> _EXERCISE TASK_: Count how many of the lines below contain the word "shows", and reply with that number alone.

> _DATASET ENTRIES_:
=-=-=-=-=
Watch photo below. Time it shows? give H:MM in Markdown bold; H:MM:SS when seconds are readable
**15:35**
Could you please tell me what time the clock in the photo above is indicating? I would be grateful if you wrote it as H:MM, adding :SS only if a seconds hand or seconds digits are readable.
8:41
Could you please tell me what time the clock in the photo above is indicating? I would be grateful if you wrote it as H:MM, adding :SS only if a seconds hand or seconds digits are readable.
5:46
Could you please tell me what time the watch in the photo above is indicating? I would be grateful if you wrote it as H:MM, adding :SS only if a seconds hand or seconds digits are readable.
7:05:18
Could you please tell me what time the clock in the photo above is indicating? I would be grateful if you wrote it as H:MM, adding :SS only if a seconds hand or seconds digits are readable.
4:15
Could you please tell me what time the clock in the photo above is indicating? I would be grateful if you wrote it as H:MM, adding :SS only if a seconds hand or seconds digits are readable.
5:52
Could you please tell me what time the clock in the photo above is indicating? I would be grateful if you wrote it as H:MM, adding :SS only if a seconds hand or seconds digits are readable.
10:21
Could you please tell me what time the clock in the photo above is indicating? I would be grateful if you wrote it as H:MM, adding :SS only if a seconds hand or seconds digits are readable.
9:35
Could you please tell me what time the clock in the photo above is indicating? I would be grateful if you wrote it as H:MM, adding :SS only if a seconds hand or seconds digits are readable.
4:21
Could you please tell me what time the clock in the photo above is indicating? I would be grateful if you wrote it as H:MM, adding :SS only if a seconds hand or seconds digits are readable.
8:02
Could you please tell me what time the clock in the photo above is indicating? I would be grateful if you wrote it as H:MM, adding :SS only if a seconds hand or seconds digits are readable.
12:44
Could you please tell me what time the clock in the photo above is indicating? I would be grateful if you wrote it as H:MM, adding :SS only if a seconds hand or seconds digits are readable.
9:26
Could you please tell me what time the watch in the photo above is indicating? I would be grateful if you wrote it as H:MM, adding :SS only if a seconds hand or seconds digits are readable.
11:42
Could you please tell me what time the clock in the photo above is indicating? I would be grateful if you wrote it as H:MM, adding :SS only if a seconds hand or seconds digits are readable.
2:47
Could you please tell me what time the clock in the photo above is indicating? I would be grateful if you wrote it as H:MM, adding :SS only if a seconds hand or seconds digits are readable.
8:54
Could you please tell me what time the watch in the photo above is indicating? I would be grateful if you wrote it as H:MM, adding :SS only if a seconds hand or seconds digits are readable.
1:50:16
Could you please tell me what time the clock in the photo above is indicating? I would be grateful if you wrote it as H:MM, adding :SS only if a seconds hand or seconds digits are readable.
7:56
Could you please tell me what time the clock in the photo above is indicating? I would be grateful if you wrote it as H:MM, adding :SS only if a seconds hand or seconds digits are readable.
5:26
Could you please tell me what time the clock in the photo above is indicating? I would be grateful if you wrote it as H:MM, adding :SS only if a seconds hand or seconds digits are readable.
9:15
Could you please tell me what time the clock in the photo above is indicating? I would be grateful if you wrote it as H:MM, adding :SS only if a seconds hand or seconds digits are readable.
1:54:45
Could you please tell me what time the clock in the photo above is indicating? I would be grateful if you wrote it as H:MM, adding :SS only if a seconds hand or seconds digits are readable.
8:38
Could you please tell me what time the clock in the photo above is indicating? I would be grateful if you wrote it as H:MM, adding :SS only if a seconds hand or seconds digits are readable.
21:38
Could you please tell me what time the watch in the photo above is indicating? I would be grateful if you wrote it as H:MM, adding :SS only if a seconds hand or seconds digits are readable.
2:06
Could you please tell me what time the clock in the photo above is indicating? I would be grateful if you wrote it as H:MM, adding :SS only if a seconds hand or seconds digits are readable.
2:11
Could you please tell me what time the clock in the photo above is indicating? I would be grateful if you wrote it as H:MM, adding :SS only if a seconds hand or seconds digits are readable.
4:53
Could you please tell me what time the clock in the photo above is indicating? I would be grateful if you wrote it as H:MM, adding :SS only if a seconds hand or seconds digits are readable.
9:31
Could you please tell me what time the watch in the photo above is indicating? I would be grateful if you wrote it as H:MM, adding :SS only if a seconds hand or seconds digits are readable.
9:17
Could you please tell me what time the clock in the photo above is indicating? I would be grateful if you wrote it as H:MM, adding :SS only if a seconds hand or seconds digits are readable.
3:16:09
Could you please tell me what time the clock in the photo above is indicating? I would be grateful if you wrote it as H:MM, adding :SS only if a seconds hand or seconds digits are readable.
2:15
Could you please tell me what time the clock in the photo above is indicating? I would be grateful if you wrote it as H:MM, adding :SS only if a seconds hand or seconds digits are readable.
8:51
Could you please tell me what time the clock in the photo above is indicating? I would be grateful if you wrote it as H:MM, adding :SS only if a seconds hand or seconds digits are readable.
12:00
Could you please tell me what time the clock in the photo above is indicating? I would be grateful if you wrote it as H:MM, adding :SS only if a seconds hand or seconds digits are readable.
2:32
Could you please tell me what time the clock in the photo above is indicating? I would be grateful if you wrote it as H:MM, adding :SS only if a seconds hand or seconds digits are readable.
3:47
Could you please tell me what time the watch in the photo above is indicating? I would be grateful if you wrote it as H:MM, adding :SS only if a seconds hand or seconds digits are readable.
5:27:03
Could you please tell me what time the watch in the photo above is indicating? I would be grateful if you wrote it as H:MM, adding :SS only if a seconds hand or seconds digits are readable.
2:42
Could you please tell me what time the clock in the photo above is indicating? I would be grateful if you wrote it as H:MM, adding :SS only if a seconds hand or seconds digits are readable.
=-=-=-=-=
> _TASK RESULT_: 1